_TASK BRIEF_
Rewrite the text of every entry below as a JSON list of strings, one string per line, with blank lines dropped. Leave the pictures out.

_STORED DATA_
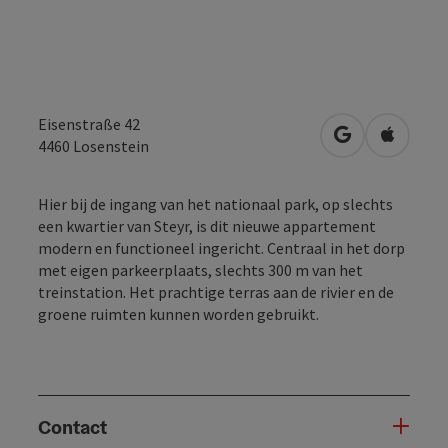
Eisenstraße 42
Openen in Go
Openen 
4460
Losenstein
Hier bij de ingang van het nationaal park, op slechts
een kwartier van Steyr, is dit nieuwe appartement
modern en functioneel ingericht. Centraal in het dorp
met eigen parkeerplaats, slechts 300 m van het
treinstation. Het prachtige terras aan de rivier en de
groene ruimten kunnen worden gebruikt.
Contact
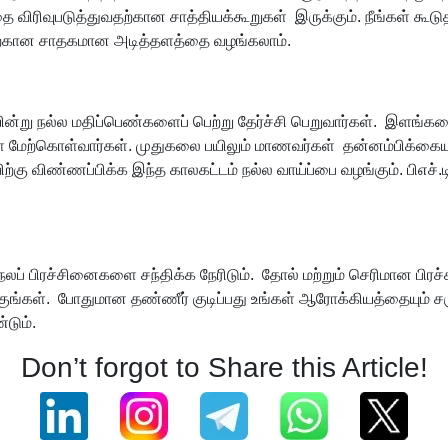
தை விரிவுபடுத்துவதற்கான சாத்தியக்கூறுகள் இருக்கும். நீங்கள் கூடுத
்பதற்கான சாதகமான அடித்தளத்தை வழங்கலாம்.
யின்று நல்ல மதிப்பெண்களைப் பெற்று தேர்ச்சி பெறுவார்கள். இளங்கல
 மேற்கொள்வார்கள். முதுகலை பயிலும் மாணவர்கள் தன்னம்பிக்கையுட
ிற்கு விண்ணப்பிக்க இந்த காலகட்டம் நல்ல வாய்ப்பை வழங்கும். பிஎ
்நலப் பிரச்சினைகளை சந்திக்க நேரிடும். தோல் மற்றும் செரிமான பிர
குங்கள். போதுமான தண்ணீர் குடிப்பது உங்கள் ஆரோக்கியத்தையும் சரு
டும்.
Don’t forgot to Share this Article!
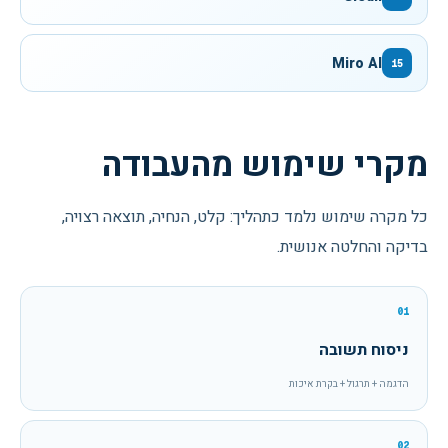
Miro AI
15
מקרי שימוש מהעבודה
כל מקרה שימוש נלמד כתהליך: קלט, הנחיה, תוצאה רצויה,
בדיקה והחלטה אנושית.
01
ניסוח תשובה
הדגמה + תרגול + בקרת איכות
02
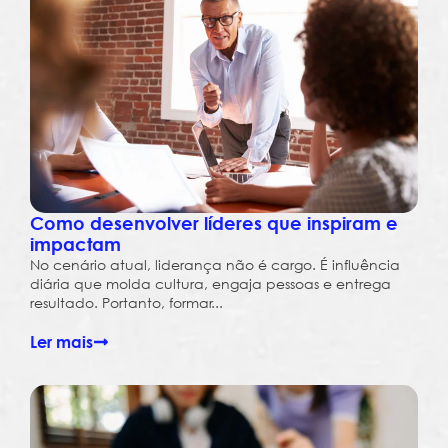
Como desenvolver líderes que inspiram e
impactam
No cenário atual, liderança não é cargo. É influência
diária que molda cultura, engaja pessoas e entrega
resultado. Portanto, formar...
Ler mais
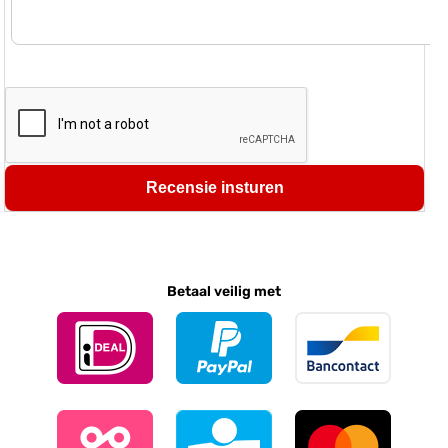
Recensie insturen
Betaal veilig met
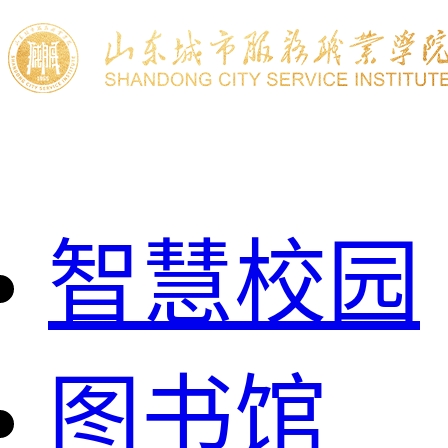
智慧校园
图书馆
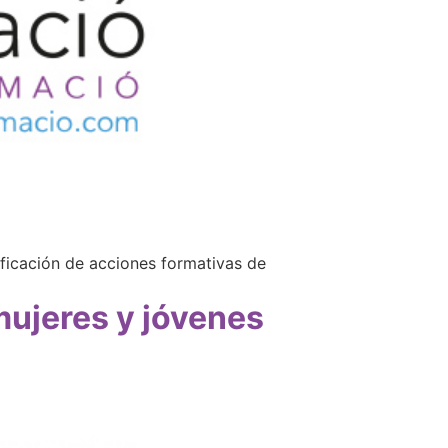
ificación de acciones formativas de
ujeres y jóvenes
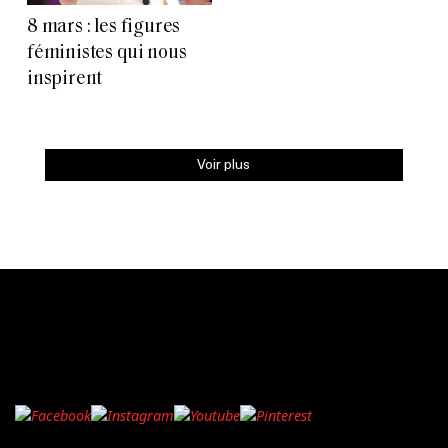
8 mars : les figures
féministes qui nous
inspirent
Voir plus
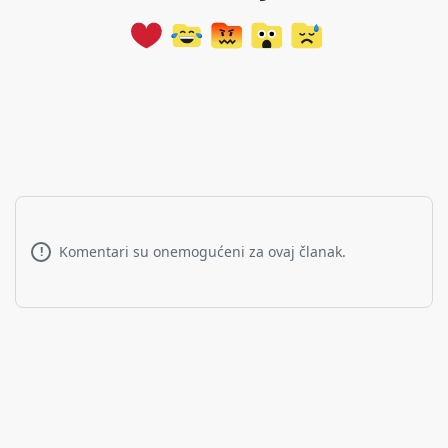
Komentari su onemogućeni za ovaj članak.
!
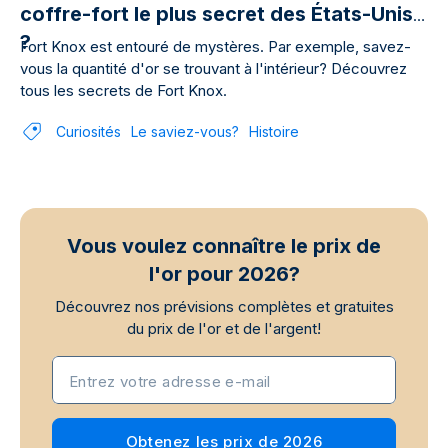
coffre-fort le plus secret des États-Unis
?
Fort Knox est entouré de mystères. Par exemple, savez-
vous la quantité d'or se trouvant à l'intérieur? Découvrez
tous les secrets de Fort Knox.
Curiosités
Le saviez-vous?
Histoire
Vous voulez connaître le prix de
l'or pour 2026?
Découvrez nos prévisions complètes et gratuites
du prix de l'or et de l'argent!
Entrez votre adresse e-mail
Obtenez les prix de 2026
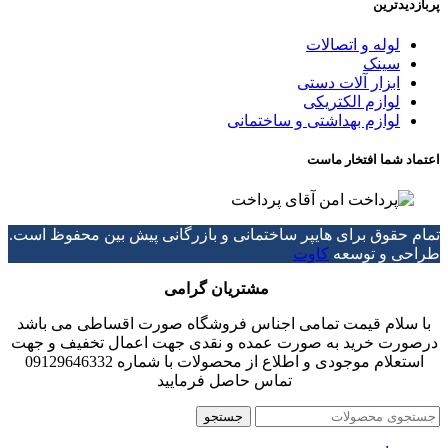
پربازدیدترین
لوله و اتصالات
سینک
ابزار آلات دستی
لوازم الکتریکی
لوازم بهداشتی و ساختمانی
اعتماد شما افتخار ماست
تمام حقوق برای هایپر ساختمانی و بازرگانی پیش بین محفوظ است.
طراحی و توسعه
کاوت
مشتریان گرامی
با سلام قیمت تمامی اجناس فروشگاه صورت اقساطی می باشد
درصورت خرید به صورت عمده و نقدی جهت اعمال تخفیف و جهت
استعلام موجودی و اطلاع از محصولات با شماره 09129646332
تماس حاصل فرمایید
جستجو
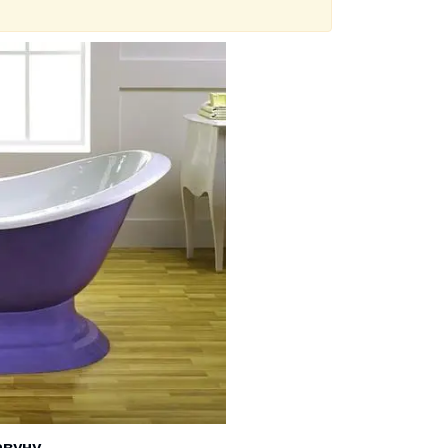
авуну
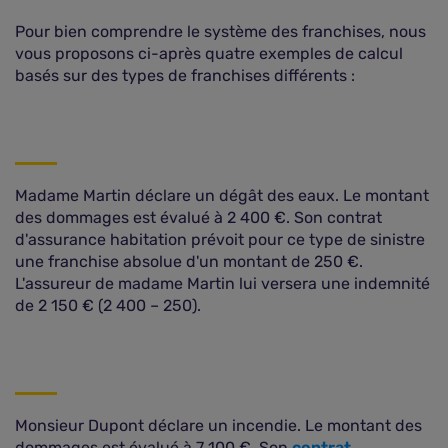
Pour bien comprendre le système des franchises, nous
vous proposons ci-après quatre exemples de calcul
basés sur des types de franchises différents :
Madame Martin déclare un dégât des eaux. Le montant
des dommages est évalué à 2 400 €. Son contrat
d'assurance habitation prévoit pour ce type de sinistre
une franchise absolue d'un montant de 250 €.
L'assureur de madame Martin lui versera une indemnité
de 2 150 € (2 400 – 250).
Monsieur Dupont déclare un incendie. Le montant des
dommages est évalué à 7 100 €. Son
contrat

_REPLY_
[
  "Eisenstraße 42",
  "Openen in Go",
  "Openen ",
  "4460",
  "Losenstein",
  "Hier bij de ingang van het nationaal park, op slechts",
  "een kwartier van Steyr, is dit nieuwe appartement",
  "modern en functioneel ingericht. Centraal in het dorp",
  "met eigen parkeerplaats, slechts 300 m van het",
  "treinstation. Het prachtige terras aan de rivier en de",
  "groene ruimten kunnen worden gebruikt.",
  "Contact",
  "தை விரிவுபடுத்துவதற்கான சாத்தியக்கூறுகள் இருக்கும். நீங்கள் கூடுத",
  "்பதற்கான சாதகமான அடித்தளத்தை வழங்கலாம்.",
  "யின்று நல்ல மதிப்பெண்களைப் பெற்று தேர்ச்சி பெறுவார்கள். இளங்கல",
  " மேற்கொள்வார்கள். முதுகலை பயிலும் மாணவர்கள் தன்னம்பிக்கையுட",
  "ிற்கு விண்ணப்பிக்க இந்த காலகட்டம் நல்ல வாய்ப்பை வழங்கும். பிஎ",
  "்நலப் பிரச்சினைகளை சந்திக்க நேரிடும். தோல் மற்றும் செரிமான பிர",
  "குங்கள். போதுமான தண்ணீர் குடிப்பது உங்கள் ஆரோக்கியத்தையும் சரு",
  "டும்.",
  "Don’t forgot to Share this Article!",
  "Miro AI",
  "15",
  "מקרי שימוש מהעבודה",
  "כל מקרה שימוש נלמד כתהליך: קלט, הנחיה, תוצאה רצויה,",
  "בדיקה והחלטה אנושית.",
  "01",
  "ניסוח תשובה",
  "הדגמה + תרגול + בקרת איכות",
  "02",
  "Como desenvolver líderes que inspiram e",
  "impactam",
  "No cenário atual, liderança não é cargo. É influência",
  "diária que molda cultura, engaja pessoas e entrega",
  "resultado. Portanto, formar...",
  "Ler mais",
  "Recensie insturen",
  "Betaal veilig met",
  "智慧校园",
  "图书馆",
  "ificación de acciones formativas de",
  "ujeres y jóvenes",
  "8 mars : les figures",
  "féministes qui nous",
  "inspirent",
  "Voir plus",
  "Komentari su onemogućeni za ovaj članak.",
  "!",
  "coffre-fort le plus secret des États-Unis",
  "?",
  "Fort Knox est entouré de mystères. Par exemple, savez-",
  "vous la quantité d'or se trouvant à l'intérieur? Découvrez",
  "tous les secrets de Fort Knox.",
  "Curiosités",
  "Le saviez-vous?",
  "Histoire",
  "Vous voulez connaître le prix de",
  "l'or pour 2026?",
  "Découvrez nos prévisions complètes et gratuites",
  "du prix de l'or et de l'argent!",
  "Entrez votre adresse e-mail",
  "Obtenez les prix de 2026",
  "پربازدیدترین",
  "لوله و اتصالات",
  "سینک",
  "ابزار آلات دستی",
  "لوازم الکتریکی",
  "لوازم بهداشتی و ساختمانی",
  "اعتماد شما افتخار ماست",
  "تمام حقوق برای هایپر ساختمانی و بازرگانی پیش بین محفوظ است.",
  "طراحی و توسعه",
  "کاوت",
  "مشتریان گرامی",
  "با سلام قیمت تمامی اجناس فروشگاه صورت اقساطی می باشد",
  "درصورت خرید به صورت عمده و نقدی جهت اعمال تخفیف و جهت",
  "استعلام موجودی و اطلاع از محصولات با شماره 09129646332",
  "تماس حاصل فرمایید",
  "جستجو",
  "авуну",
  "Pour bien comprendre le système des franchises, nous",
  "vous proposons ci-après quatre exemples de calcul",
  "basés sur des types de franchises différents :",
  "Madame Martin déclare un dégât des eaux. Le montant",
  "des dommages est évalué à 2 400 €. Son contrat",
  "d'assurance habitation prévoit pour ce type de sinistre",
  "une franchise absolue d'un montant de 250 €.",
  "L'assureur de madame Martin lui versera une indemnité",
  "de 2 150 € (2 400 – 250).",
  "Monsieur Dupont déclare un incendie. Le montant des",
  "dommages est évalué à 7 100 €. Son",
  "contrat"
]